When I arrived home this afternoon, I found some orange traffic cones near the entrance to the driveway. There was also a tiny Bobcat backhoe with a number of attachments, though the workday was over and they'd been abandoned for the night. The backhoe had cut a deep trench along the south side of Dug Hill Road, cutting off our driveway for the time being. To allow us access, two heavy steel plates had been dropped in place to serve as an eight-foot-wide bridge. Then trench was clearly to deal with a long-standing drainage issue, where water in the roadside ditch would pond at our driveway, often freezing into a treacherous slick extending all the way across the road. The Town of Hurley would spend considerable effort trying to deal with this ice, having workers chip away with shovels to re-establish some sort of drainage and dumping enormous amounts of road salt. The environmental cost of all that salt had me thinking occasionally of engineering my own fix, but there are only so many projects I can take on. This is all to say that, though I'm usually distraught to see heavy machines tearing up nearby landforms, in this case I can say that I was in full support. My only complaint was that the two steel plates providing a temporary bridge across the trench made one of insufficient width. It was possible to cross it if one crossed in a straight line, but that's not how we usually enter and depart our driveway. I could easily see Gretchen backing out in her usual semi-distracted manner and running off the side of the thing, which would immediately destroy whatever car she happened to be driving. As it was, I had to back up at least twice i the middle of Dug Hill Road to orient myself before I could feel confident I was crossing the bridge in a safe trajectory. Once I got into the house, I made sure to stress to Gretchen how careful we had to be when crossing that bridge. Hopefully it wouldn't be there for very long.

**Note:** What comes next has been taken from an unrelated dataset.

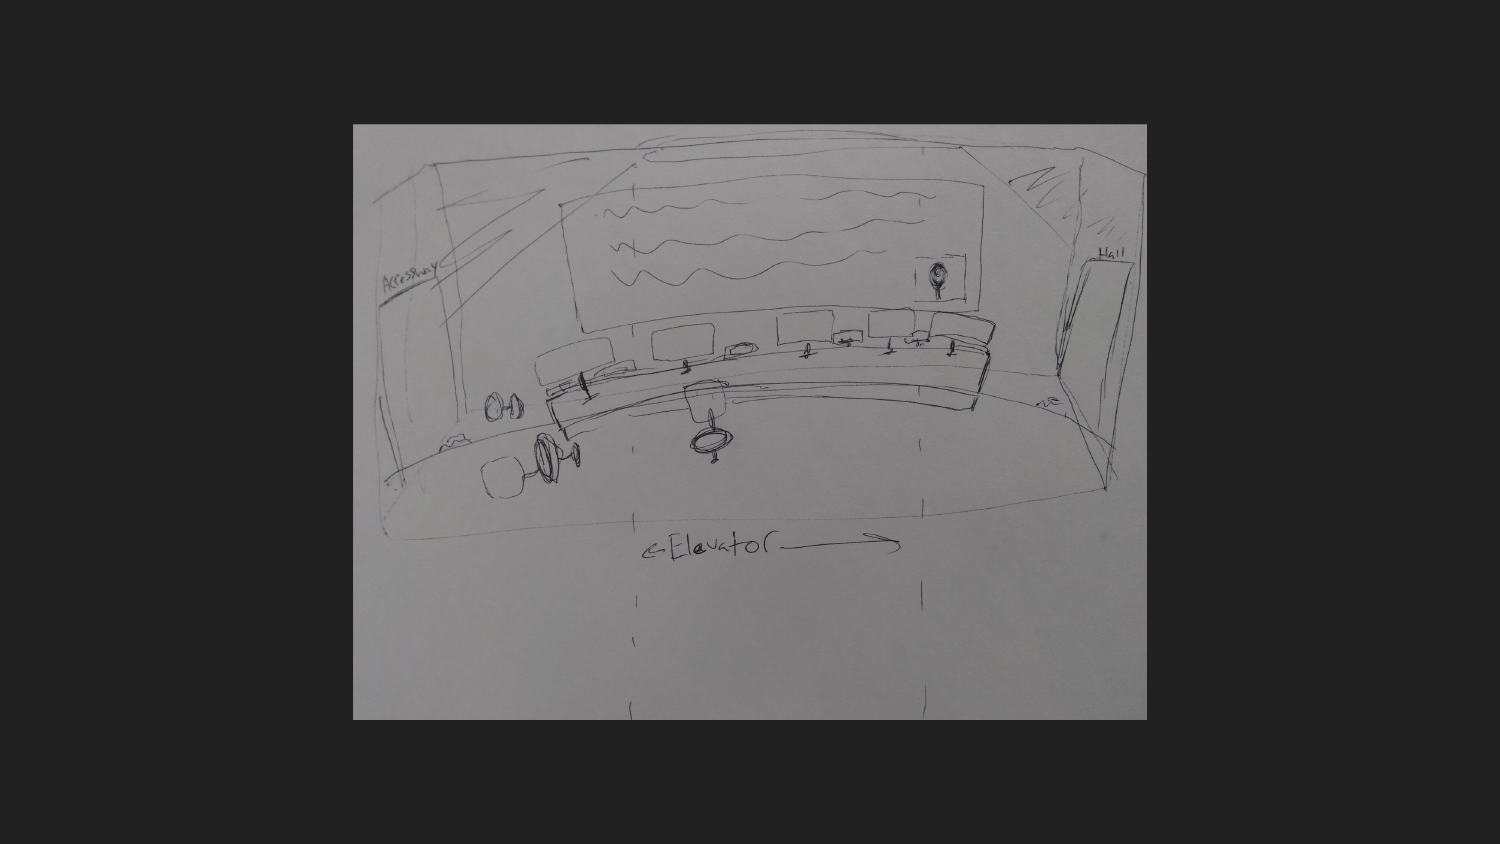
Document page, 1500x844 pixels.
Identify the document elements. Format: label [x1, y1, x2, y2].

picture [354, 24, 1146, 819]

I managed to do some more work on my stone wall project before the next event of the evening: visiting Chris and Kirsti (the photogenic vegan Buddhists) at their place on Zena Road to check out their new hot tub. As it turned out, the hot tub wasn't the only big new expense. Since we'd been there last, they'd bought a four-wheel-drive Tesla. Much of our conversation in the hot tub was actually about Tesla as a lifestyle choice, including all the things you can do when your Tesla can be controlled by an app on your phone (Chris and Kirsti were particularly fond of the ability to pre-heat their car from a just-landed airplane.) There were other topics discussed in the hot tub as well, but they fall in the "what is said in the hot tub" category.
By now, a cold rain was falling, making it unpleasant to put much of my body above the water. But by keeping my body largely in the hot water, I was making myself ill. Eventually I'd had too much and clambered out, feeling a little weak on my feet. I did the bare-minimum of toweling myself off and then lay down on a couch. I had a Gretchen drive us home, and she made it across that narrow steel plate bridge like a champ.
Together we (mostly Gretchen, actually) quickly threw together an Indian meal built around mushrooms, potatoes, kale, and a yellow "simmer sauce," an Indian curry we ate with rice.
Meanwhile, the dogs had been out in the forest for at least six hours, but by the time we came back from the hot tub, they were safely snuggling in our bed.


My walk back from the secret bathroom past the electric meters in the back of my building.


Pigeons on the smokestack and antennas atop my building. Actual fumes come out of that chimney, but nothing like what it was designed to handle.